WORK TO COMPLETE:
Please give every line of the listing, from its first line down to the line with "t nation of", as a JSON list of strings, one string per line and with blank lines left out.
◇ ◇ ◇ ◇
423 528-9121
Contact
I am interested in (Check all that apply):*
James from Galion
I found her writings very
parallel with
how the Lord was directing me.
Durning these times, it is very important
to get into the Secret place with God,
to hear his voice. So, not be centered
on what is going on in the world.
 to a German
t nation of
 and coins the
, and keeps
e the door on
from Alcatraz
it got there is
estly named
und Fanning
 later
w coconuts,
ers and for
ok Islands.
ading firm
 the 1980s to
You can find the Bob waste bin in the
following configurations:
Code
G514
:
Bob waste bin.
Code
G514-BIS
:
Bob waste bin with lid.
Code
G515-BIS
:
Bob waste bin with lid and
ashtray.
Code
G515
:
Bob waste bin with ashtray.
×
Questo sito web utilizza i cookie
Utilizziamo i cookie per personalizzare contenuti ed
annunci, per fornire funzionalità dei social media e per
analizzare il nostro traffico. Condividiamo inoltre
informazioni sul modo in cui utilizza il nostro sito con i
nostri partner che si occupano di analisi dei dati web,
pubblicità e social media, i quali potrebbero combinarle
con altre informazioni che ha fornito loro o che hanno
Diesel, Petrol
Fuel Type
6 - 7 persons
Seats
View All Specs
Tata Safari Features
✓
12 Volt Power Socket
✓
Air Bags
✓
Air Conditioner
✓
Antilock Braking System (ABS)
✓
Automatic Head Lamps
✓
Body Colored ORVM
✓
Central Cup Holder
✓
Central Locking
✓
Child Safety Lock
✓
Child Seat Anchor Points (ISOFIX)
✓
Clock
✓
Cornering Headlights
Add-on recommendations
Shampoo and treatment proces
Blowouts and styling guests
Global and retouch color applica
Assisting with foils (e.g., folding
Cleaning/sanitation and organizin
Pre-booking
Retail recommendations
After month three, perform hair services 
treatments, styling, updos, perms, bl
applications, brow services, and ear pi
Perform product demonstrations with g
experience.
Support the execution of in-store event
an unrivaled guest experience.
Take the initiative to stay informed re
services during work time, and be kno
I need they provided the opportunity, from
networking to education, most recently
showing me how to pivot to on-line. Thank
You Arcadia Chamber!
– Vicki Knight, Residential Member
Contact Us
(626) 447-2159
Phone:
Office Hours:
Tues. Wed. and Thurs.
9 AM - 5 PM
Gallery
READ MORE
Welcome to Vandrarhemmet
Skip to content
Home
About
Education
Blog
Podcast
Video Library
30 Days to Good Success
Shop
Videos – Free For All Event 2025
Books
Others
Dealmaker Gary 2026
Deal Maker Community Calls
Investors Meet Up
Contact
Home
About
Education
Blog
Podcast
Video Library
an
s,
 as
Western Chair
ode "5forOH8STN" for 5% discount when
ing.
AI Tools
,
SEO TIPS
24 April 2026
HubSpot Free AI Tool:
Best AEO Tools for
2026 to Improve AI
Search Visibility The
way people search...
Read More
◇ ◇ ◇ ◇
RESULT:
[
  "423 528-9121",
  "Contact",
  "I am interested in (Check all that apply):*",
  "James from Galion",
  "I found her writings very",
  "parallel with",
  "how the Lord was directing me.",
  "Durning these times, it is very important",
  "to get into the Secret place with God,",
  "to hear his voice. So, not be centered",
  "on what is going on in the world.",
  " to a German",
  "t nation of"
]